O vice-presidente da Adepol, Daniel Prestes Fagundes, destacou os impactos que a guarda de presos causa à Polícia Civil. "Quem pisa em uma delegacia sabe que o serviço não é bom. Isso não é culpa do delegado, do escrivão ou do investigador. Os servidores estão sob estado de estresse permanente. Eles não são treinados para cuidar de presos. É fuga em cima de fuga", desabafou. Segundo ele, as fugas causam retrabalho para a polícia e retira os policiais civis da função de investigar.

OUTRO LADO
A Sesp, a direção da Polícia Civil e o Depen (Departamento Penitenciário) informaram que estão cientes do problema de superlotação nas carceragens das delegacias do Estado. Mais uma vez, a Sesp lembrou que no início de 2011, cerca de 14 mil presos estavam sob a custódia da Polícia Civil. Segundo o órgão, sete anos depois, a população carcerária foi reduzida para cerca de 9,5 mil presos, uma diminuição de 32%.

A Secretaria também expôs que a cúpula da segurança pública tem trabalhado para zerar o número de presos em delegacias. De acordo com a nota, semanalmente, o Cotransp (Comitê de Transferência de Presos), que conta com representantes do Poder Judiciário e do Ministério Público, autoriza a transferência de presos de delegacias para o sistema prisional.

Por fim, a nota cita que, segundo a Sesp, "a solução para o caso de superlotação são as obras de construção e ampliação de 14 unidades prisionais, que resultarão na abertura de cerca de 7 mil novas vagas.
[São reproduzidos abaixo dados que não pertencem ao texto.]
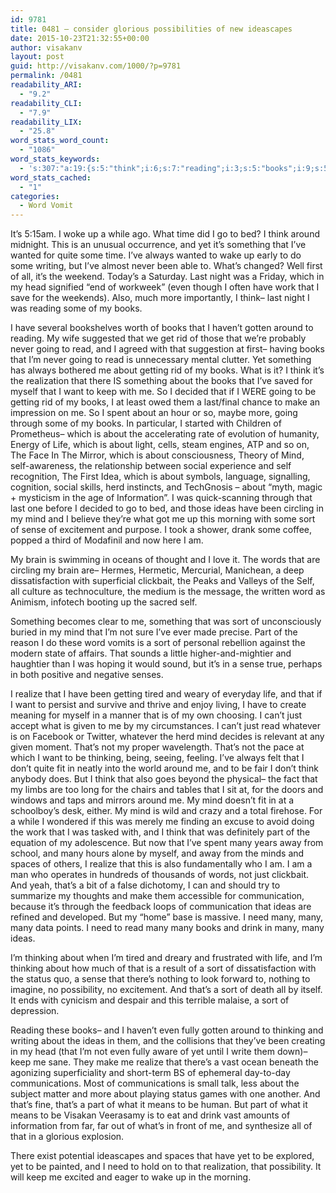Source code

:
 ```yaml
---
id: 9781
title: 0481 – consider glorious possibilities of new ideascapes
date: 2015-10-23T21:32:55+00:00
author: visakanv
layout: post
guid: http://visakanv.com/1000/?p=9781
permalink: /0481
readability_ARI:
  - "9.2"
readability_CLI:
  - "7.9"
readability_LIX:
  - "25.8"
word_stats_word_count:
  - "1086"
word_stats_keywords:
  - 's:307:"a:19:{s:5:"think";i:6;s:7:"reading";i:3;s:5:"books";i:9;s:5:"going";i:4;s:4:"read";i:4;s:4:"want";i:3;s:4:"keep";i:3;s:4:"make";i:3;s:4:"life";i:3;s:4:"mind";i:6;s:4:"self";i:4;s:5:"ideas";i:4;s:4:"sort";i:6;s:5:"sense";i:3;s:4:"part";i:4;s:7:"realize";i:3;s:4:"just";i:3;s:8:"thinking";i:4;s:4:"need";i:3;}";'
word_stats_cached:
  - "1"
categories:
  - Word Vomit
---
```

It&#8217;s 5:15am. I woke up a while ago. What time did I go to bed? I think around midnight. This is an unusual occurrence, and yet it&#8217;s something that I&#8217;ve wanted for quite some time. I&#8217;ve always wanted to wake up early to do some writing, but I&#8217;ve almost never been able to. What&#8217;s changed? Well first of all, it&#8217;s the weekend. Today&#8217;s a Saturday. Last night was a Friday, which in my head signified &#8220;end of workweek&#8221; (even though I often have work that I save for the weekends). Also, much more importantly, I think– last night I was reading some of my books.

I have several bookshelves worth of books that I haven&#8217;t gotten around to reading. My wife suggested that we get rid of those that we&#8217;re probably never going to read, and I agreed with that suggestion at first– having books that I&#8217;m never going to read is unnecessary mental clutter. Yet something has always bothered me about getting rid of my books. What is it? I think it&#8217;s the realization that there IS something about the books that I&#8217;ve saved for myself that I want to keep with me. So I decided that if I WERE going to be getting rid of my books, I at least owed them a last/final chance to make an impression on me. So I spent about an hour or so, maybe more, going through some of my books. In particular, I started with Children of Prometheus– which is about the accelerating rate of evolution of humanity, Energy of Life, which is about light, cells, steam engines, ATP and so on, The Face In The Mirror, which is about consciousness, Theory of Mind, self-awareness, the relationship between social experience and self recognition, The First Idea, which is about symbols, language, signalling, cognition, social skills, herd instincts, and TechGnosis – about &#8220;myth, magic + mysticism in the age of Information&#8221;. I was quick-scanning through that last one before I decided to go to bed, and those ideas have been circling in my mind and I believe they&#8217;re what got me up this morning with some sort of sense of excitement and purpose. I took a shower, drank some coffee, popped a third of Modafinil and now here I am.

My brain is swimming in oceans of thought and I love it. The words that are circling my brain are– Hermes, Hermetic, Mercurial, Manichean, a deep dissatisfaction with superficial clickbait, the Peaks and Valleys of the Self, all culture as technoculture, the medium is the message, the written word as Animism, infotech booting up the sacred self.

Something becomes clear to me, something that was sort of unconsciously buried in my mind that I&#8217;m not sure I&#8217;ve ever made precise. Part of the reason I do these word vomits is a sort of personal rebellion against the modern state of affairs. That sounds a little higher-and-mightier and haughtier than I was hoping it would sound, but it&#8217;s in a sense true, perhaps in both positive and negative senses.

I realize that I have been getting tired and weary of everyday life, and that if I want to persist and survive and thrive and enjoy living, I have to create meaning for myself in a manner that is of my own choosing. I can&#8217;t just accept what is given to me by my circumstances. I can&#8217;t just read whatever is on Facebook or Twitter, whatever the herd mind decides is relevant at any given moment. That&#8217;s not my proper wavelength. That&#8217;s not the pace at which I want to be thinking, being, seeing, feeling. I&#8217;ve always felt that I don&#8217;t quite fit in neatly into the world around me, and to be fair I don&#8217;t think anybody does. But I think that also goes beyond the physical– the fact that my limbs are too long for the chairs and tables that I sit at, for the doors and windows and taps and mirrors around me. My mind doesn&#8217;t fit in at a schoolboy&#8217;s desk, either. My mind is wild and crazy and a total firehose. For a while I wondered if this was merely me finding an excuse to avoid doing the work that I was tasked with, and I think that was definitely part of the equation of my adolescence. But now that I&#8217;ve spent many years away from school, and many hours alone by myself, and away from the minds and spaces of others, I realize that this is also fundamentally who I am. I am a man who operates in hundreds of thousands of words, not just clickbait. And yeah, that&#8217;s a bit of a false dichotomy, I can and should try to summarize my thoughts and make them accessible for communication, because it&#8217;s through the feedback loops of communication that ideas are refined and developed. But my &#8220;home&#8221; base is massive. I need many, many, many data points. I need to read many many books and drink in many, many ideas.

I&#8217;m thinking about when I&#8217;m tired and dreary and frustrated with life, and I&#8217;m thinking about how much of that is a result of a sort of dissatisfaction with the status quo, a sense that there&#8217;s nothing to look forward to, nothing to imagine, no possibility, no excitement. And that&#8217;s a sort of death all by itself. It ends with cynicism and despair and this terrible malaise, a sort of depression.

Reading these books– and I haven&#8217;t even fully gotten around to thinking and writing about the ideas in them, and the collisions that they&#8217;ve been creating in my head (that I&#8217;m not even fully aware of yet until I write them down)– keep me sane. They make me realize that there&#8217;s a vast ocean beneath the agonizing superficiality and short-term BS of ephemeral day-to-day communications. Most of communications is small talk, less about the subject matter and more about playing status games with one another. And that&#8217;s fine, that&#8217;s a part of what it means to be human. But part of what it means to be Visakan Veerasamy is to eat and drink vast amounts of information from far, far out of what&#8217;s in front of me, and synthesize all of that in a glorious explosion.

There exist potential ideascapes and spaces that have yet to be explored, yet to be painted, and I need to hold on to that realization, that possibility. It will keep me excited and eager to wake up in the morning.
Uma delas é a Casa de Custódia de Londrina, que terá capacidade para abrigar 752 presos". As obras, no entanto, seguem em ritmo lento.

Presos fazem motim em Cambé

Após a fuga de 12 presos da Cadeia Pública de Cambé, na madrugada desta quarta-feira (27), presos que não conseguiram escapar provocaram um incêndio em uma das galerias. Quatro detentos precisaram ser internados em razão das queimaduras e inalação da fumaça.

De acordo com a Polícia Civil, a fuga ocorreu por volta de 0h20, quando os presos quebraram a laje e fugiram pelo muro. Por volta das 2 horas, os outros internos que não conseguiram fugir iniciaram uma rebelião, incendiando duas das quatro galerias. "Só não houve morte pela ação rápida do agente carcerário e pelo auxílio do pelotão de Choque da Polícia Militar, que já dava apoio por causa das fugas", afirmou o delegado Roberto Fernandes de Lima.

Segundo ele, antes da fuga, a cadeia, que tem capacidade para 52 detentos, abrigava 193 em quatro alas. "Mas, destes 193, 170 ficam na ala principal, onde só caberiam 32", informou. No incêndio, duas galerias foram danificadas e uma terá de ficar interditada até a reforma. Dos quatro detentos feridos pelo fogo, dois estão na ala de queimados do Hospital Universitário de Londrina em estado grave. De acordo com o hospital, eles estavam inconscientes e respiravam por aparelhos na tarde desta quarta.

Os outros dois detentos foram levados para a Santa Casa de Cambé, mas com ferimentos leves. O agente carcerário e o policial civil que inalaram fumaça não corriam perigo de morte. O delegado Roberto de Lima afirmou que, com uma ala interditada, será necessário transferir de 90 a 100 detentos com urgência, o que foi solicitado à VEP (Vara de Execuções Penais). Ainda de acordo com ele, dos 193 presos, 103 já tinham condenação. Dos presos que fugiram, oito permaneciam foragidos até o início da noite.

IBAITI
Dezesseis detentos escaparam da Cadeia Pública de Ibaiti (Norte Pioneiro) por volta das 15h desta quarta-feira (27). Os presos aproveitaram o período de visita, abriram um buraco na parede do solário e ganharam a rua Antônio Moura Bueno, no centro da cidade, onde está situada a unidade carcerária. A cadeia de Ibaiti comporta apenas 20 pessoas, mas, no momento da fuga, somava 131 presos. De acordo com a PM (Polícia Militar), seis dos 16 fugitivos haviam sido recapturados até o final da tarde.